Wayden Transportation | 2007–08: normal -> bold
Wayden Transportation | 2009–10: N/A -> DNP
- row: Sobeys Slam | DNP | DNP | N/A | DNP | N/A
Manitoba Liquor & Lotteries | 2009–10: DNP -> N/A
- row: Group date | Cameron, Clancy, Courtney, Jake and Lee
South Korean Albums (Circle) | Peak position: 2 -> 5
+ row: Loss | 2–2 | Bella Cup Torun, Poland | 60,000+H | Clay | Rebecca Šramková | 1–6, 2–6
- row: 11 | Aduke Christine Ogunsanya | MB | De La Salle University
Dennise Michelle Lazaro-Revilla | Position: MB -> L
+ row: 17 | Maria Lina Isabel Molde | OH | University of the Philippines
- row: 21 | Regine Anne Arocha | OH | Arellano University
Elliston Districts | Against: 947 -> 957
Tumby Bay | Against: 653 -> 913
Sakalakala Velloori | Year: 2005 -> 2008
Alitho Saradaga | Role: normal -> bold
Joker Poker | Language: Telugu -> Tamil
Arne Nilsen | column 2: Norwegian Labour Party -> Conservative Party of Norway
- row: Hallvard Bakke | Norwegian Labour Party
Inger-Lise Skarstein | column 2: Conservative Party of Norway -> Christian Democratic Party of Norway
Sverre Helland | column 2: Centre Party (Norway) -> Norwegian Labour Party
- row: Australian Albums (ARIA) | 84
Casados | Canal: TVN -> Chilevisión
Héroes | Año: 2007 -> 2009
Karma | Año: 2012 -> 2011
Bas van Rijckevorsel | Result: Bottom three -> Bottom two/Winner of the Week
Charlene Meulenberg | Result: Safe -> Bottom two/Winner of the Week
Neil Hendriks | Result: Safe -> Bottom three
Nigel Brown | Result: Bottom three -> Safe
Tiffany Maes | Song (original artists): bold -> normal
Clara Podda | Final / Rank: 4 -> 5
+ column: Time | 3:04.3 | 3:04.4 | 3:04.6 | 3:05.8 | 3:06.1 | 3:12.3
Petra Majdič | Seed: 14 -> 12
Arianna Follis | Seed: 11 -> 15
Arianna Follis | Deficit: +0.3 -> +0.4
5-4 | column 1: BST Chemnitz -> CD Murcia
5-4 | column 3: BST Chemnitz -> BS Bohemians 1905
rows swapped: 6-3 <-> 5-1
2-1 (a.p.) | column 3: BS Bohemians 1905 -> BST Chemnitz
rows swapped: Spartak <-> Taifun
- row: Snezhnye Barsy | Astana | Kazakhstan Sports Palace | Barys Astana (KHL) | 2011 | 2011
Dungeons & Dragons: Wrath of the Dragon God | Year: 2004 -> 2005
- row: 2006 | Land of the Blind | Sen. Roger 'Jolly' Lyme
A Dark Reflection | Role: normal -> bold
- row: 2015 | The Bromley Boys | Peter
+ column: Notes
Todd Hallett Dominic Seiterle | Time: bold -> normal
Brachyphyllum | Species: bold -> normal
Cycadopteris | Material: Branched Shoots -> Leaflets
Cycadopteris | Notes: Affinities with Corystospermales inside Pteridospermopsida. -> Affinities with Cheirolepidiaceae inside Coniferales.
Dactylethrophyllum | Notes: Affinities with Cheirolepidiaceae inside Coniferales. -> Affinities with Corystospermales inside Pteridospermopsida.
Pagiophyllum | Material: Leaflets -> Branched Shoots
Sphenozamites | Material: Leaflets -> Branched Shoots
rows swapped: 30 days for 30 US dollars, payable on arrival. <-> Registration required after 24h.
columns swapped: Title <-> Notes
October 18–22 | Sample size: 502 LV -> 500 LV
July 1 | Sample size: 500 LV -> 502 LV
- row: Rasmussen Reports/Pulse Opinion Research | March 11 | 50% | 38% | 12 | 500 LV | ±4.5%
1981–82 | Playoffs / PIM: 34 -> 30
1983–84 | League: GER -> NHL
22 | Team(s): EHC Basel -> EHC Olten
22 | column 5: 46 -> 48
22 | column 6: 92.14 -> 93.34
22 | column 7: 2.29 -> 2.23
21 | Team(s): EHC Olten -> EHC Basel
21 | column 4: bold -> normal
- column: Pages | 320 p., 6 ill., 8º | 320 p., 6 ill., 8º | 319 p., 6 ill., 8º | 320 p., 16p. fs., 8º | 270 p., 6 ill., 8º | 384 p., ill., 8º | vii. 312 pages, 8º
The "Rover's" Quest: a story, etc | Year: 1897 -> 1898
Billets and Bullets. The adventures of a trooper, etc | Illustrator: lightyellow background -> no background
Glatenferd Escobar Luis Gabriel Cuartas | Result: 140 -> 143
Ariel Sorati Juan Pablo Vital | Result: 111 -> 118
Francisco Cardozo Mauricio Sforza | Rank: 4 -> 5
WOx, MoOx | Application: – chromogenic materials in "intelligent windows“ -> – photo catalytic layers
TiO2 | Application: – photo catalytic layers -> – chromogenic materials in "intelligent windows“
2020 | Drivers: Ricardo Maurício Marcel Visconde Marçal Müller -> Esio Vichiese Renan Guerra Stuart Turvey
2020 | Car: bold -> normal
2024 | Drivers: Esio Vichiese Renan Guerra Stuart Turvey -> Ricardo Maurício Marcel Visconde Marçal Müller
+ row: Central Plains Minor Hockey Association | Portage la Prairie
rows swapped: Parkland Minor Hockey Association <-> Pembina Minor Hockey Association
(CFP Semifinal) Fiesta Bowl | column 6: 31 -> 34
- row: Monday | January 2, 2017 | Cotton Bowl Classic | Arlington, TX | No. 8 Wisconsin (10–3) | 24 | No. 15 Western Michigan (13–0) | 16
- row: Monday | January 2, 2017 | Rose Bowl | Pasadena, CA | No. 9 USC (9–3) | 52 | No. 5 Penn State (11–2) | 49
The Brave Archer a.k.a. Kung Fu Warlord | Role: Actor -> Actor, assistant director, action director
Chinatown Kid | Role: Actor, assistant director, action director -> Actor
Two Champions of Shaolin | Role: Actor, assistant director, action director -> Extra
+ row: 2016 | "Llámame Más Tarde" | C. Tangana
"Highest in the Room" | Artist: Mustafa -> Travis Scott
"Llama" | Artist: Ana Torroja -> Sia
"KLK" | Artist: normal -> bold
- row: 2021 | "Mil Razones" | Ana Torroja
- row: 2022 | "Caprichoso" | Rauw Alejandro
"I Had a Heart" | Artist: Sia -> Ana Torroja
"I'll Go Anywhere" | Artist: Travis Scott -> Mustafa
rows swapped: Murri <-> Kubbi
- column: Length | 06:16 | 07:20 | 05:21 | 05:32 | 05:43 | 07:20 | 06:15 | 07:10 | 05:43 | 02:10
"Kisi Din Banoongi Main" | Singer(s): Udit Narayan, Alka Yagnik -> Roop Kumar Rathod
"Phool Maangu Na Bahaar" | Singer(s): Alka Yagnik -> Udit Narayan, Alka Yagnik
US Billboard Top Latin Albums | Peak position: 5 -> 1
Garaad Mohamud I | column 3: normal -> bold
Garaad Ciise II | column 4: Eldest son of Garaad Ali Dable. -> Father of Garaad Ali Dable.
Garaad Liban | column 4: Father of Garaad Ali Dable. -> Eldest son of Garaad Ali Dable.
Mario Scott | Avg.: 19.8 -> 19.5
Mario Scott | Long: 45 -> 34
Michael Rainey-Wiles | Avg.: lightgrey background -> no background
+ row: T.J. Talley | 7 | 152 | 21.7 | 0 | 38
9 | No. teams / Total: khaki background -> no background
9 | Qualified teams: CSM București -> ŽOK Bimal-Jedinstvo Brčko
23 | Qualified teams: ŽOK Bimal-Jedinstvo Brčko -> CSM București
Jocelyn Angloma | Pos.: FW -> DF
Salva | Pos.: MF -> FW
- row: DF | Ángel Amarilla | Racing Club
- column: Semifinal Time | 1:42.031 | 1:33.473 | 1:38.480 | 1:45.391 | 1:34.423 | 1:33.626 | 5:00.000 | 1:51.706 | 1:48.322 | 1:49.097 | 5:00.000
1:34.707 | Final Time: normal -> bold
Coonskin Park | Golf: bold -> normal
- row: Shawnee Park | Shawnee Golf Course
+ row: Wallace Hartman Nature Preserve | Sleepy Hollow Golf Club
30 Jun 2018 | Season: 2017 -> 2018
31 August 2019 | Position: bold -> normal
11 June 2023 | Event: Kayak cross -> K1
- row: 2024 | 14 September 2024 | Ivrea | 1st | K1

> Work to be completed:
Lay out the material from its first line through the line containing "Tumby Bay | Against: 653 -> 913" as a numbered list, omitting any blank lines.

> Response:
1. Wayden Transportation | 2007–08: normal -> bold
2. Wayden Transportation | 2009–10: N/A -> DNP
3. - row: Sobeys Slam | DNP | DNP | N/A | DNP | N/A
4. Manitoba Liquor & Lotteries | 2009–10: DNP -> N/A
5. - row: Group date | Cameron, Clancy, Courtney, Jake and Lee
6. South Korean Albums (Circle) | Peak position: 2 -> 5
7. + row: Loss | 2–2 | Bella Cup Torun, Poland | 60,000+H | Clay | Rebecca Šramková | 1–6, 2–6
8. - row: 11 | Aduke Christine Ogunsanya | MB | De La Salle University
9. Dennise Michelle Lazaro-Revilla | Position: MB -> L
10. + row: 17 | Maria Lina Isabel Molde | OH | University of the Philippines
11. - row: 21 | Regine Anne Arocha | OH | Arellano University
12. Elliston Districts | Against: 947 -> 957
13. Tumby Bay | Against: 653 -> 913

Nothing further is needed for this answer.